Mentre metto altra nutella sui pancake lo sento aggiungere «Ma sbaglio o hai sempre gli stessi turni? Stessi giorni e stessi orari». 

Sgrano gli occhi. Temevo che qualcuno potesse notare questo piccolo dettaglio a lungo andare ma non così di punto in bianco, mi ha colta di sorpresa. Menomale non lo stavo guardando in faccia, avrebbe subito capito quanto sono sospetta.

La mia strategia in questi casi? Fare la finta tonta ovviamente. «Ah davvero?» Fingo di pensarci. «In effetti si. Boh, sarà che coincidono proprio con i momenti in cui c'è più gente e Sandra preferisce avermi lì».

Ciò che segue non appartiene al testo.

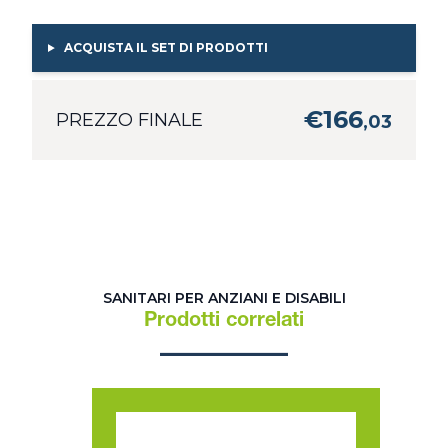
ACQUISTA IL SET DI PRODOTTI
€
166
PREZZO FINALE
,
03
SANITARI PER ANZIANI E DISABILI
Prodotti correlati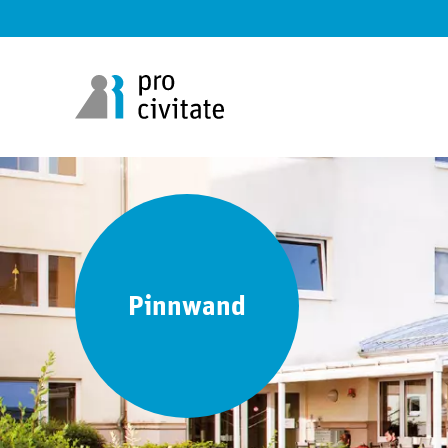
Pinnwand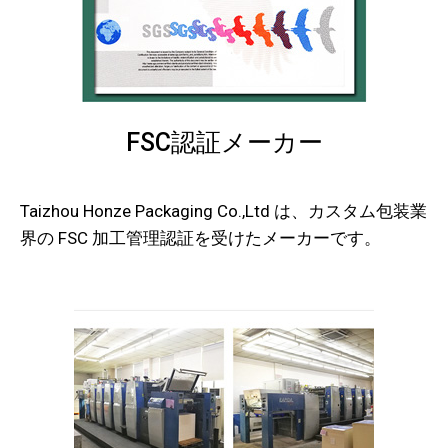
FSC認証メーカー
Taizhou Honze Packaging Co.,Ltd は、カスタム包装業
界の FSC 加工管理認証を受けたメーカーです。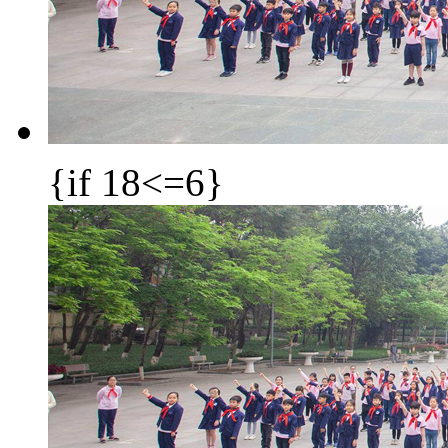
{if 18<=6}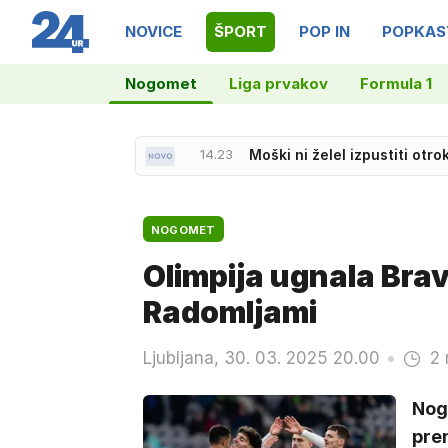
NOVICE
ŠPORT
POP IN
POPKAS
Nogomet
Liga prvakov
Formula 1
14.23
Moški ni želel izpustiti otr
13.26
Po padcu odstopili trije kol
NOGOMET
Olimpija ugnala Brav
Radomljami
Ljubljana, 30. 03. 2025 20.00
2 
Nog
pre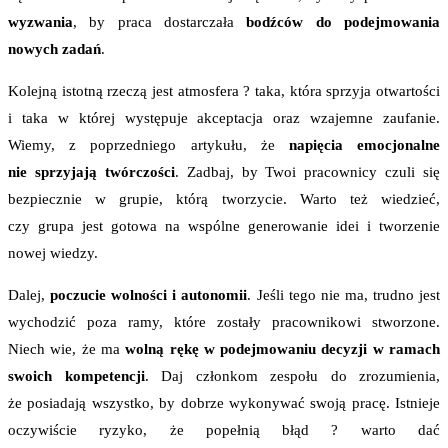
wyzwania
, by praca dostarczała
bodźców do podejmowania
nowych zadań
.
Kolejną istotną rzeczą jest atmosfera ? taka, która sprzyja otwartości
i taka w której występuje akceptacja oraz wzajemne zaufanie.
Wiemy, z poprzedniego artykułu, że
napięcia emocjonalne
nie sprzyjają twórczości
. Zadbaj, by Twoi pracownicy czuli się
bezpiecznie w grupie, którą tworzycie. Warto też wiedzieć,
czy grupa jest gotowa na wspólne generowanie idei i tworzenie
nowej wiedzy.
Dalej,
poczucie wolności i autonomii
. Jeśli tego nie ma, trudno jest
wychodzić poza ramy, które zostały pracownikowi stworzone.
Niech wie, że ma
wolną rękę w podejmowaniu decyzji w ramach
swoich kompetencji
. Daj członkom zespołu do zrozumienia,
że posiadają wszystko, by dobrze wykonywać swoją pracę. Istnieje
oczywiście ryzyko, że popełnią błąd ? warto dać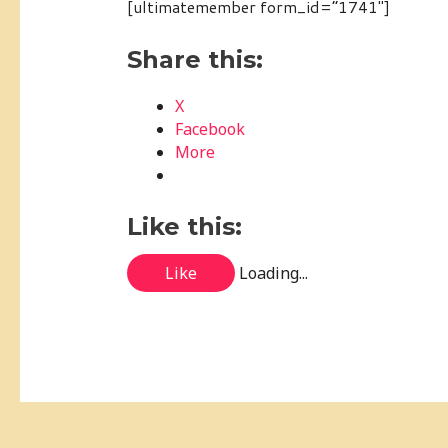
[ultimatemember form_id=”1741″]
Share this:
X
Facebook
More
Like this:
Like
Loading...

Mattia mi guarda ancora qualche secondo, mi sembra quasi di sentire gli ingranaggi del suo cervello girare, ma alla fine annuisce «Beh ha senso. Povera Sandra però, è evidente che non sia messa molto bene se sei tu quella su cui deve fare affidamento». Si sistema meglio nella sedia e inizia ad elencare. «Qua in casa rompi cose ogni due per tre, per non parlare di quando sei incazzata e rispondi male, poveri clienti.» Conclude la sua frase facendo un ghigno che rende palese la sua presa in giro.